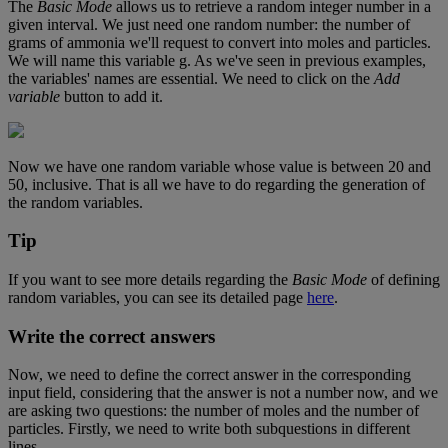
The
Basic
Mode
allows
us
to
retrieve
a
random
integer
number
in
a
given
interval
.
We
just
need
one
random
number
:
the
number
of
grams
of
ammonia
we
'
ll
request
to
convert
into
moles
and
particles
.
We
will
name
this
variable
g
.
As
we
'
ve
seen
in
previous
examples
,
the
variables
'
names
are
essential
.
We
need
to
click
on
the
Add
variable
button
to
add
it
.
Now
we
have
one
random
variable
whose
value
is
between
20
and
50
,
inclusive
.
That
is
all
we
have
to
do
regarding
the
generation
of
the
random
variables
.
Tip
If
you
want
to
see
more
details
regarding
the
Basic
Mode
of
defining
random
variables
,
you
can
see
its
detailed
page
here
.
Write
the
correct
answers
Now
,
we
need
to
define
the
correct
answer
in
the
corresponding
input
field
,
considering
that
the
answer
is
not
a
number
now
,
and
we
are
asking
two
questions
:
the
number
of
moles
and
the
number
of
particles
.
Firstly
,
we
need
to
write
both
subquestions
in
different
lines
.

• Task statement
Copy every line of the entries above exactly as it appears, one line at a time, and leave the pictures out of your answer.

• Result of the exercise
The
Basic
Mode
allows
us
to
retrieve
a
random
integer
number
in
a
given
interval
.
We
just
need
one
random
number
:
the
number
of
grams
of
ammonia
we
'
ll
request
to
convert
into
moles
and
particles
.
We
will
name
this
variable
g
.
As
we
'
ve
seen
in
previous
examples
,
the
variables
'
names
are
essential
.
We
need
to
click
on
the
Add
variable
button
to
add
it
.
Now
we
have
one
random
variable
whose
value
is
between
20
and
50
,
inclusive
.
That
is
all
we
have
to
do
regarding
the
generation
of
the
random
variables
.
Tip
If
you
want
to
see
more
details
regarding
the
Basic
Mode
of
defining
random
variables
,
you
can
see
its
detailed
page
here
.
Write
the
correct
answers
Now
,
we
need
to
define
the
correct
answer
in
the
corresponding
input
field
,
considering
that
the
answer
is
not
a
number
now
,
and
we
are
asking
two
questions
:
the
number
of
moles
and
the
number
of
particles
.
Firstly
,
we
need
to
write
both
subquestions
in
different
lines
.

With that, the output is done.